Very impressed by your swan and especially so for a first effort! Nicely formed lines make pleasing shapes within the design. I don’t find the bridge too obvious but it would be nicer without. Might the wing tips taper more so that the bridge flows from one to the other? You have excellent design skills, stick at it. 

Graham


----------



## JAYJAY (11 Sep 2009)

thanks all,
i'll be honest and say the bridge between the wings was a bit of an error on my part, the wings should have just nicely came together like so.... )(.... but just touch to keep the swan a little stronger and more rigid, as i was coming to the tip and turning a caught the base on my lamp and the ended up a little shorter than i wanted  but i'm still pretty chuffed with how it came out all the same, thanks for the comments, and if i get the time i'll keep em coming!


----------



## StevieB (11 Sep 2009)

Very nice, it has something of the phoenix about it - I could see the design adapted slightly to form flames rather than feathers. 

Have to agree with the bridge between the wings comments, although one way round this would be to turn it into a xmas tree decoration or sun catcher and hang it from that point perhaps :-k 

Come up with many more patterns like that and you could open a website selling them!

Steve


----------



## chrispuzzle (11 Sep 2009)

That's a wonderful design, I thought it was a commercial design until I read that you had done it yourself.


----------



## Blacklabradorman (11 Sep 2009)

That's excellent - well done.

I'm in no position to criticise anybody but I feel the 'smiley' beak kind of detracts from the strength of the rest of the design - sorry

Sean


----------



## JAYJAY (11 Sep 2009)

thanks for all the feedback, wish it was 100% my own and that i was so gifted, like i say its a manipulation of photos i found that i liked and just made it do-able for the scroll saw with lots of tracing paper and pencil work, but i had fun doing it and i'm pretty happy with the outcome :wink:


----------



## Blacklabradorman (11 Sep 2009)

Hi Jay,

You have every right to be very proud of what you've done!

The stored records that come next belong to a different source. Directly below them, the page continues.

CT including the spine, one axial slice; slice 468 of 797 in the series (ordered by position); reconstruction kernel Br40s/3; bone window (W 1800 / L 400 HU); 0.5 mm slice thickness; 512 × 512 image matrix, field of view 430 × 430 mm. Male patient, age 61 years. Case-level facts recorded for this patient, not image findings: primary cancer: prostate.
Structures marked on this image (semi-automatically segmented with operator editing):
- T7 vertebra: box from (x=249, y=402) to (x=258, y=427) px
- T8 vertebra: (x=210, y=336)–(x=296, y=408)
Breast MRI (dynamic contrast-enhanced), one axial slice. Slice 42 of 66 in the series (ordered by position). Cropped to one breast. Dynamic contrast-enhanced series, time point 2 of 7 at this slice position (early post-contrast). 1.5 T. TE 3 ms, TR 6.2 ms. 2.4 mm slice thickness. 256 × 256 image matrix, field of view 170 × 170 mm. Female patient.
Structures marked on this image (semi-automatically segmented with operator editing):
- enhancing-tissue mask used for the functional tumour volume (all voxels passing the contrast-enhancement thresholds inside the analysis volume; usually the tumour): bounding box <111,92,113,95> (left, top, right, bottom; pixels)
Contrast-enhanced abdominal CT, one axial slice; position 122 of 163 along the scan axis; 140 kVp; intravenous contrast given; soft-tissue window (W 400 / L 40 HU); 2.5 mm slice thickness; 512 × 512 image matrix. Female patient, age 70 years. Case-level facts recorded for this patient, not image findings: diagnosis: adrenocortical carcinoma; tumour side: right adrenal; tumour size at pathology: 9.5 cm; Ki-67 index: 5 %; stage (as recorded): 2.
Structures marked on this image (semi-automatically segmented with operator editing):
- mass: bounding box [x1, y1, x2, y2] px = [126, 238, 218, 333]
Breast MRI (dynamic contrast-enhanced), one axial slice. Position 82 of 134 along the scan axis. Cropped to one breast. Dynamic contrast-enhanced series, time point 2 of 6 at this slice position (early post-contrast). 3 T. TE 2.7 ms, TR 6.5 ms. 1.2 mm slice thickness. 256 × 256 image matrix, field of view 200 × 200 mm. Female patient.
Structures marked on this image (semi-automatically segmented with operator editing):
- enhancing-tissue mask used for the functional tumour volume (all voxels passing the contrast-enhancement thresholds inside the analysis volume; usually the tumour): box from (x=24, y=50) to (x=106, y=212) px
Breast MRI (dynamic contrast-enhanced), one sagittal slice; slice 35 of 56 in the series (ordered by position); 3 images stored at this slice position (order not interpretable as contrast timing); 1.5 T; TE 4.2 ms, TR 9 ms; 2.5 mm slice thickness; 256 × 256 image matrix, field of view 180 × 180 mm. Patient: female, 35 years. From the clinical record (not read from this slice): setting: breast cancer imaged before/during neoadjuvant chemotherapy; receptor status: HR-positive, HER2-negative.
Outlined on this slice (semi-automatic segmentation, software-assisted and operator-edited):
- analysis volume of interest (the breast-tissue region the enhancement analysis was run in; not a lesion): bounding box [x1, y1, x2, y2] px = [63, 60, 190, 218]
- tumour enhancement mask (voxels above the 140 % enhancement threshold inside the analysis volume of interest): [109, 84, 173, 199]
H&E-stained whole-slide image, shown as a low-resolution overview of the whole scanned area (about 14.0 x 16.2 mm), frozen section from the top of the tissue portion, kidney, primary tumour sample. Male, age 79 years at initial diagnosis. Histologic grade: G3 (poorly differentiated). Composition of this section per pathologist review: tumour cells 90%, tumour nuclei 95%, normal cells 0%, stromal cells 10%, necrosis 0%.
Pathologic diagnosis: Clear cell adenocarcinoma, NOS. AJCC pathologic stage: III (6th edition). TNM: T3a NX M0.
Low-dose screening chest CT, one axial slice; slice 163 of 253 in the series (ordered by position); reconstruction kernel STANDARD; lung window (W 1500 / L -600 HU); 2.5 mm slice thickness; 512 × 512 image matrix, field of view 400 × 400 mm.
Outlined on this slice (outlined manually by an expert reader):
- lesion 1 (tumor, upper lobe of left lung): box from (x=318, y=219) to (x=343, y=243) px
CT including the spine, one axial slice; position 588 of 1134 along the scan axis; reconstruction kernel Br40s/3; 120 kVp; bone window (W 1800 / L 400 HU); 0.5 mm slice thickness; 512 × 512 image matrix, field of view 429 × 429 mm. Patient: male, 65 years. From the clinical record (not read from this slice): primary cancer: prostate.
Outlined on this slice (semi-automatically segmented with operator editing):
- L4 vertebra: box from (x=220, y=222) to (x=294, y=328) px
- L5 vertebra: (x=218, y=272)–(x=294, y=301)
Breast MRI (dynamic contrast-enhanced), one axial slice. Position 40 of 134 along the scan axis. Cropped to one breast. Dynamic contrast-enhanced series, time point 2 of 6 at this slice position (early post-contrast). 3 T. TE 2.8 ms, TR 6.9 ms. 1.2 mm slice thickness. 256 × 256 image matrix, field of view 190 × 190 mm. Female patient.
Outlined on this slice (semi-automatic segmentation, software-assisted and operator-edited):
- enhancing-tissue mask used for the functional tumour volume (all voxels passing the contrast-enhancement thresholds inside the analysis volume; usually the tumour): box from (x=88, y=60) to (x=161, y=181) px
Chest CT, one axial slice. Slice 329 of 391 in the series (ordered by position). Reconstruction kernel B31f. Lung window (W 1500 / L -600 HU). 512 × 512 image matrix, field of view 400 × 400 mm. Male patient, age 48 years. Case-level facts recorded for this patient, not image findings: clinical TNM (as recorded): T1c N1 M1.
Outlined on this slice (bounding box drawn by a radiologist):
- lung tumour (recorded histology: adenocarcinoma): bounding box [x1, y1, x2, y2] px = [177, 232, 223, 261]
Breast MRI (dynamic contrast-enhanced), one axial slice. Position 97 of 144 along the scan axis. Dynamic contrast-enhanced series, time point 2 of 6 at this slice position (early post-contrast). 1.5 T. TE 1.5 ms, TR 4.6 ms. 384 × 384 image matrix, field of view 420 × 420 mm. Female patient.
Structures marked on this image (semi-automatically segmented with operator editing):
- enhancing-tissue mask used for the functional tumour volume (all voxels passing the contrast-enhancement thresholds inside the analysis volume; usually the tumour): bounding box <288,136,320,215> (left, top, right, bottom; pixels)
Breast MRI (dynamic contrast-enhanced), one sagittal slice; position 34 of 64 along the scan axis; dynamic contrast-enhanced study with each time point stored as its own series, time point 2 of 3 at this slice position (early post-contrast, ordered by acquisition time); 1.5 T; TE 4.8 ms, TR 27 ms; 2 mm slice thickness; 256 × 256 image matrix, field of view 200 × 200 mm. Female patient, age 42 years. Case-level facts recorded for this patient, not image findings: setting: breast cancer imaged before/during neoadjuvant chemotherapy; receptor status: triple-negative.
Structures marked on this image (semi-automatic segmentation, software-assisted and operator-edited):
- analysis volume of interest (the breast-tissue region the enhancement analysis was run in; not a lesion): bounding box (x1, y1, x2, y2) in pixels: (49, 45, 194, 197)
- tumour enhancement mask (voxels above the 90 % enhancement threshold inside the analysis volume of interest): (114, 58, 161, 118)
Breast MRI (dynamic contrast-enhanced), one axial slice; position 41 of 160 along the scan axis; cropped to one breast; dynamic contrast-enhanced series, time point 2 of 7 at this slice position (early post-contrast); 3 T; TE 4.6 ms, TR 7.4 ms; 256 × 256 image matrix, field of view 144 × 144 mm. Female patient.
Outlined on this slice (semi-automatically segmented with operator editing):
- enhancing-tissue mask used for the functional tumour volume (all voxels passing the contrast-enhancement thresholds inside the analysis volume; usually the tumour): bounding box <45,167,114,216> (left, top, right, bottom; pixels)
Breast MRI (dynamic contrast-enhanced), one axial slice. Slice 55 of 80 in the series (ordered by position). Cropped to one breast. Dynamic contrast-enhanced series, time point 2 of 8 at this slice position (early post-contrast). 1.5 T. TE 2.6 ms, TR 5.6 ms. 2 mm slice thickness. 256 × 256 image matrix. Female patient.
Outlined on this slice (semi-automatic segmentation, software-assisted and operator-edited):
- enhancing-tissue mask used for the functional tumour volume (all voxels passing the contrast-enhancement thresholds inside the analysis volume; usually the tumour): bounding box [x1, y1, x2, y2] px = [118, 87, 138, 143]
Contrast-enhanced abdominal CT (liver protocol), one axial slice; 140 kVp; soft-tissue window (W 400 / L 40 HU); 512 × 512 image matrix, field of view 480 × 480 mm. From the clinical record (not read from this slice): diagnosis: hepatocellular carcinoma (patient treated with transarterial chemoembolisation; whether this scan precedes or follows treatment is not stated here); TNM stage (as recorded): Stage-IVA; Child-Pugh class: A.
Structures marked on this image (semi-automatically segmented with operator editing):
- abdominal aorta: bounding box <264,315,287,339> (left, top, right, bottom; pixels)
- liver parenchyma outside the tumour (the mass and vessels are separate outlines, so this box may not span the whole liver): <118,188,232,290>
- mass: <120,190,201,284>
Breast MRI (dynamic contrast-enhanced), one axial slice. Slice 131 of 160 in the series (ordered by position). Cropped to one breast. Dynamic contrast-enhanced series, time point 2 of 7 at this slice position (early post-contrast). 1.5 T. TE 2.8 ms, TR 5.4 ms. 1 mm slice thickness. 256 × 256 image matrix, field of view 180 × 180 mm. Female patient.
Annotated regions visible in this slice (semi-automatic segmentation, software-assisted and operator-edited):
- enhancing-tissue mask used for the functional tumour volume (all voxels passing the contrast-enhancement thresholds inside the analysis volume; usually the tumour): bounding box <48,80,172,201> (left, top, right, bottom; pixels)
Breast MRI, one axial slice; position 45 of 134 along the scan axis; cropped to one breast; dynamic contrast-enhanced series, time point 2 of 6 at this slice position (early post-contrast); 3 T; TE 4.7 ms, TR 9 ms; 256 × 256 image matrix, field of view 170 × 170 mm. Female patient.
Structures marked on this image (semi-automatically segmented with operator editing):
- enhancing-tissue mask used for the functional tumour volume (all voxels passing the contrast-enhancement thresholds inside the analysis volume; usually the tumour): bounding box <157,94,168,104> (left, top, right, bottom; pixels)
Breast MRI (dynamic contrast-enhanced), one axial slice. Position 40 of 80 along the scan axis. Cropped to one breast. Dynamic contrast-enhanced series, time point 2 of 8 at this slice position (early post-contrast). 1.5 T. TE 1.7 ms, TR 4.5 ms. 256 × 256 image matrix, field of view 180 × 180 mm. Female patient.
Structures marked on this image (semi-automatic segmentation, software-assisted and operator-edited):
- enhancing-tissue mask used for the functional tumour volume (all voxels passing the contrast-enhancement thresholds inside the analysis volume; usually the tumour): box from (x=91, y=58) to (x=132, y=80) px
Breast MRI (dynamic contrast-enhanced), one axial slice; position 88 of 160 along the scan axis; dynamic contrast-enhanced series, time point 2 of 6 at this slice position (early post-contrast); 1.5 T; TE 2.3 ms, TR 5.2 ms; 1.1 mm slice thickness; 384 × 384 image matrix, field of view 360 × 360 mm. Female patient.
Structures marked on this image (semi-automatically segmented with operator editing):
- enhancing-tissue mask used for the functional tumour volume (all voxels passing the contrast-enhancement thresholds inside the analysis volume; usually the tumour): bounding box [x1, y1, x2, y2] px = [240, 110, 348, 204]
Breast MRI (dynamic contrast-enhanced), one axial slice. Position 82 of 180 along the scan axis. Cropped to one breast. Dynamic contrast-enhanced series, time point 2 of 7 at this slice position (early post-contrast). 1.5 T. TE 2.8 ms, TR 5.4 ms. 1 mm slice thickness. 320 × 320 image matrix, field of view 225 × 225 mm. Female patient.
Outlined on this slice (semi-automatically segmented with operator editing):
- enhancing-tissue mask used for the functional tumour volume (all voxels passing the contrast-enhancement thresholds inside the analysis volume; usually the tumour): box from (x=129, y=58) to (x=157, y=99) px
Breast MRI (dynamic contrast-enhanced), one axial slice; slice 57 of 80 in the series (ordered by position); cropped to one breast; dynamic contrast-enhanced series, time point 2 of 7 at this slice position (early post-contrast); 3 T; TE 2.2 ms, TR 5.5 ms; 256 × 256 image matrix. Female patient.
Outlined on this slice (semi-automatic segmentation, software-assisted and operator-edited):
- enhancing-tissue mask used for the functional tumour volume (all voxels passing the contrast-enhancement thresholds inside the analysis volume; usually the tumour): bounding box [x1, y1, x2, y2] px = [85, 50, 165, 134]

Well done

Sean


----------



## Gill (11 Sep 2009)

JAYJAY":h9afzhm9 said:


> ...wish it was 100% my own and that i was so gifted, like i say its a manipulation of photos i found that i liked and just made it do-able for the scroll saw with lots of tracing paper and pencil work...



Ooooh, please be careful! It's not at all unknown for photographers and artists to pursue people who publish derivative scroll saw patterns from their original work. It doesn't matter where a pattern maker finds the original picture, copyright is vested in its creator unless you get written permission to use their work. If you check this 'sticky' thread, you will see that it is forum policy that:



> Anyone who does post a pattern must ensure that any source material is in the public domain or they own the copyright. Any pattern will be removed immediately if there is considered to be even the merest possibility of copyright issues. Furthermore, members will have to be prepared to submit their original source material to the mod team if called upon to do so and prove it either originated in the public domain or it is their own personal material.



There are plenty of open source websites where you can access photographs and pictures that are in the public domain. Here's a few:

http://www.pdphoto.org/
http://www.pdclipart.org/
http://www.wpclipart.com/
http://www.morguefile.com/
http://www.public-domain-photos.com/
http://www.publicdomainpictures.net/
http://www.public-domain-image.com/
http://www.public-photo.net/
http://www.freephotos.lu/
http://www.republicdomain.com/
http://images.fws.gov/
http://usasearch.gov/search?v%3Aproject ... ptyquery=1
http://www.nasa.gov/
http://commons.wikimedia.org/wiki/Main_Page
http://karenswhimsy.com/copyright-free-pictures.htm
http://www.copyrightfreephotos.com/default.aspx
http://sadmonkeydesign.wordpress.com/20 ... lhouettes/

Gill

PS Credit to Kevin Daly for the links  .


----------



## big soft moose (11 Sep 2009)

as a semi pro photographer i'd second what gill says, I generally frown on people using my work without my permission.

Anyone i caught using my work for any comercial purpose without consent (which would include making scrollsaw work and selling it) is likely to recieve a bill for the non exclusive use of the image , and potentially be pusued in small claims if they decline to pay

that said if its non comercial use id generally give permission free of charge to anyone who is courteous enough to ask.


----------